Australia's economy contracted sharply in the fourth quarter of 2008, putting it on course to join major economies in recession in early 2009 and renewing expectations of further interest rates cuts in coming months.
Australia's average measure of gross domestic product fell 0.5% in the fourth quarter of 2008 from the third quarter and rose 0.3% from the year-earlier period, the Bureau of Statistics said. The quarterly contraction was the first since the fourth quarter of 2000.
The data also showed that the non-farm economy is already recession, contracting by 0.8% in the fourth quarter after a 0.2% contraction in the third quarter. The data was weaker than expected. Economists on average had forecast that GDP rose 0.1% on a quarterly basis and rose 1.1% from a year earlier. The bureau kept third quarter GDP growth at 0.1%.
In one fell swoop, the data erased emerging optimism among policy makers that Australia would avoid the worst of the economic downturn in 2009, and shine among the world's developed economies.
With the full force of a 20% terms of trade collapse yet to register completely in the economy, early 2009 is shaping up as the most testing time for the country in more than half a century, according to economists.

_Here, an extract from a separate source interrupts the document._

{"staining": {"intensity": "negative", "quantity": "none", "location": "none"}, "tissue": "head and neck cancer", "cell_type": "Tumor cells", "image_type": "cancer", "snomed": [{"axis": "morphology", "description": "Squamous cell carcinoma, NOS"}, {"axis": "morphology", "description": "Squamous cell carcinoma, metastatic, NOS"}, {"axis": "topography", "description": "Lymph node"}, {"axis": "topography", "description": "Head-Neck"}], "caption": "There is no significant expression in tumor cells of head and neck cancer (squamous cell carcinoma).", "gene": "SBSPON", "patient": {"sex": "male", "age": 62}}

A rundown in inventories and a detraction from investment more than offset a strong contribution from net exports in the quarter.
The bureau said gross national expenditure fell 1.5% in the fourth quarter from the third and rose 0.6% from the year-earlier quarter.
Treasurer's Comments
Australian Treasurer Wayne Swan said that weakening growth in Australia will likely erode government revenues and dent the budget bottom line.
Commenting after official data showed Australia's economy contracted by 0.5% in the fourth quarter of 2008, Swan said the data have "implications for the budget and for revenues and for growth". He noted that government tax revenues between a December economic and fiscal update and revised Treasury forecasts unveiled early last month were already written down by $115bn. "There'll be further flow-throughs (from the GDP data), I should imagine. I'm not going to speculate about the quantum’s. That is a measure of the magnitude of the events we are dealing with," Swan told reporters.
Any further write-down in tax revenues will likely put more pressure on the Reserve Bank of Australia to take the lead in stimulating the economy, as the government's ability to prime growth through big spending packages is curtailed as official debt levels swell.
Swan said there are no "quick fixes" to a recession plaguing many of Australia's major trading partners. But he was optimistic that recent measures, notably a boost to government grants for first home buyers, would support activity in 2009. However, he also admitted some households are using the government stimulus, coupled with a string of rate cuts by the RBA, to pay down debt rather than spend the additional cash. "Some people are choosing to save (the payments) rather than spend them. The positive side of the increased saving rate is that some people are repairing their balance sheet and it is giving them a greater degree of confidence about their future," Swan said.